■ Kommentar: Selbstüberforderung
Alle Jahre wieder ist er plötzlich da: der studentische Protest. Unbeachtet des Gejammers der Professoren über die „schlappe“, „inaktive“ und „desinteressierte“ Studentenschaft geht da plötzlich wieder was. Den Asta-Funktionären paßt der Streik zwar nicht in den Terminplan, gilt es doch in dieser Woche auch die Stupa-Wahlen und die Abstimmung über das Semester-Ticket zu organisieren.
Aber die 2000 Kommilitonen, die sich am Donnerstag im Audimax versammelten, hätte man kaum mit weiteren Resolutionen vertrösten können. Die Aussicht, das Studium in kurzen Regelstudienzeiten von acht, neun Semestern absolvieren zu müssen und bei Nichteinhaltung dieser Frist mit Gebühren und anschließender Zwangsexmatrikulation bestraft zu werden, versetzt die Nachwuchswissenschaftler in Rage. Muß student doch heute schon Lebenskünstler sein, um ohne Bafög neben dem Job auch noch zu studieren.

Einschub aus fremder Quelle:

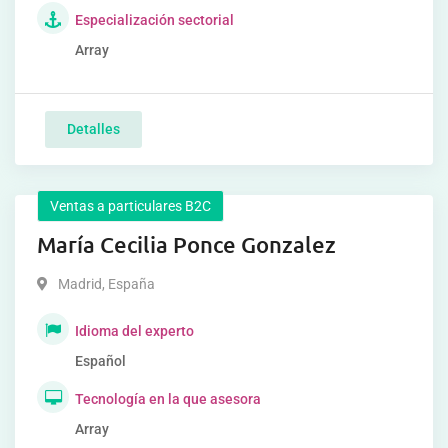
Especialización sectorial
Array
Detalles
Ventas a particulares B2C
María Cecilia Ponce Gonzalez
Madrid
,
España
Idioma del experto
Español
Tecnología en la que asesora
Array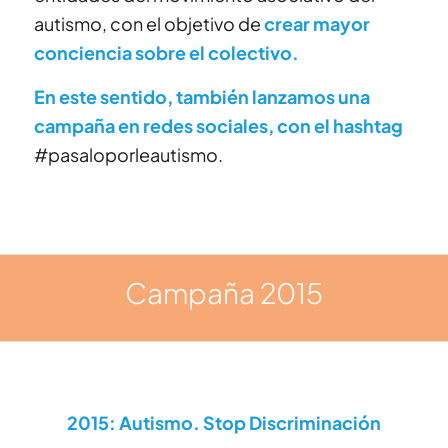
autismo, con el objetivo de
crear mayor
conciencia sobre el colectivo.
En este sentido, también lanzamos una
campaña en redes sociales, con el hashtag
#pasaloporleautismo.
Campaña 2015
2015: Autismo. Stop Discriminación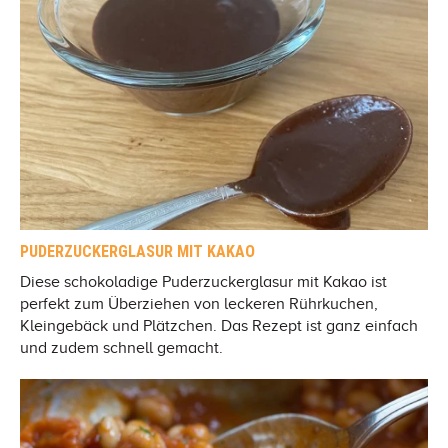
PUDERZUCKERGLASUR MIT KAKAO
Diese schokoladige Puderzuckerglasur mit Kakao ist
perfekt zum Überziehen von leckeren Rührkuchen,
Kleingebäck und Plätzchen. Das Rezept ist ganz einfach
und zudem schnell gemacht.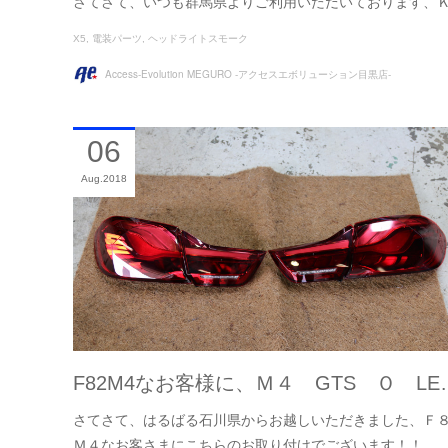
さてさて、いつも群馬県よりご利用いただいております、
X5
電装パーツ
ヘッドライトスモーク
Access-Evolution MEGURO -アクセスエボリューション目黒店-
06
Aug
2018
F82M4なお客様に、Ｍ４ GTS Ｏ LE
さてさて、はるばる石川県からお越しいただきました、Ｆ
Ｍ４なお客さまにこちらのお取り付けでございます！！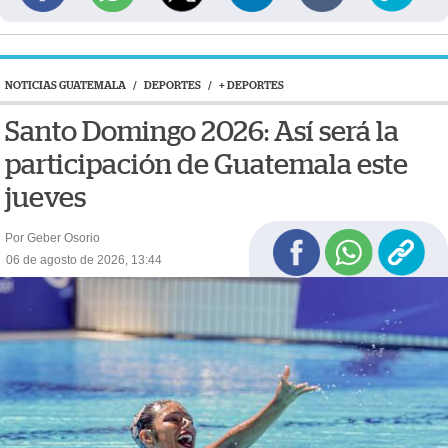
NOTICIAS GUATEMALA
/
DEPORTES
/
+ DEPORTES
Santo Domingo 2026: Así será la
participación de Guatemala este
jueves
Por Geber Osorio
06 de agosto de 2026, 13:44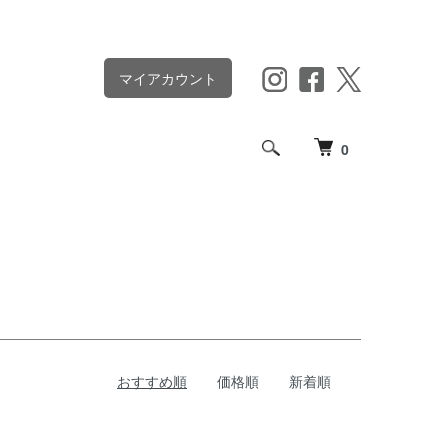
マイアカウント
0
おすすめ順
価格順
新着順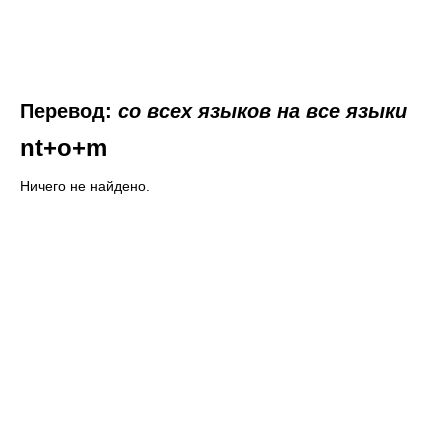
Перевод:
со всех языков на все языки
nt+o+m
Ничего не найдено.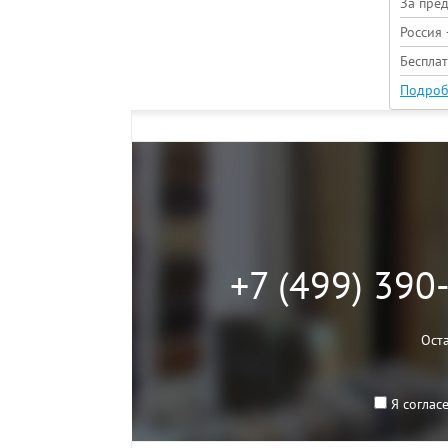
За пре
Россия 
Беспла
Подроб
+7 (499) 390
Ост
Я соглас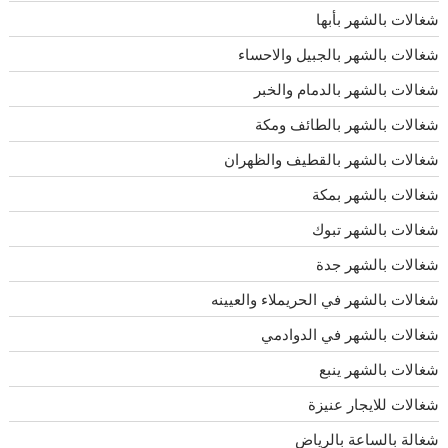
شغالات بالشهر بأبها
شغالات بالشهر بالجبيل والاحساء
شغالات بالشهر بالدمام والخبر
شغالات بالشهر بالطائف ومكة
شغالات بالشهر بالقطيف والظهران
شغالات بالشهر بمكة
شغالات بالشهر تبوك
شغالات بالشهر جدة
شغالات بالشهر في الحريملاء والعيينه
شغالات بالشهر في الدوادمي
شغالات بالشهر ينبع
شغالات للايجار عنيزة
شغالة بالساعة بالرياض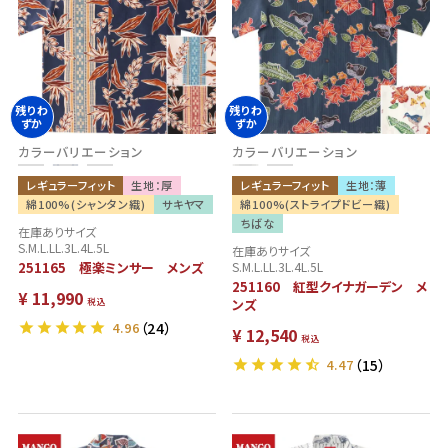
残りわ
残りわ
ずか
ずか
カラーバリエーション
カラーバリエーション
レギュラーフィット
生地：厚
レギュラーフィット
生地：薄
綿100%(シャンタン織)
サキヤマ
綿100%(ストライプドビー織)
ちばな
在庫ありサイズ
S.M.L.LL.3L.4L.5L
在庫ありサイズ
251165 極楽ミンサー メンズ
S.M.L.LL.3L.4L.5L
251160 紅型クイナガーデン メ
¥
11,990
税込
ンズ
4.96
（24）
¥
12,540
税込
4.47
（15）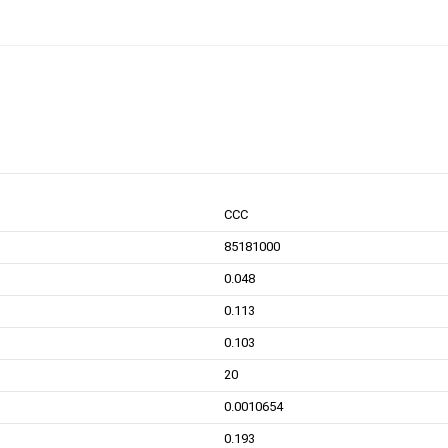
CCC
85181000
0.048
0.113
0.103
20
0.0010654
0.193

Doch nun füllen sich die Resolutionen mit allerhand Forderungen: „Wir können nicht nur sagen wogegen, wir müssen auch sagen, wofür wir sind“, ist das Credo des „zeitgemäßen“ studentischen Protests. Die neuen Inhalte sollen noch während der Streikwoche quasi nebenbei entwickelt werden.
Daß dies eine Selbstüberforderung ist, ahnte wohl eine Studentin, die am Donnerstag auf der VV sagte: „Wir streiken solange, bis wir wissen, was wir wollen“.
In Berlin wurden Studiengebühren und „Zwangsex“ (liebevolles Kürzel) nur mit Streiks verhindert. Für Hamburgs Studenten rückt diese Horrorvision durch die Unterschrift Voscheraus unter die „Mainzer Erklärung“ bedrohlich näher. Diese Unterschrift muß weg, danach kann man besser klar denken und meinetwegen auch positive Ziele formulieren.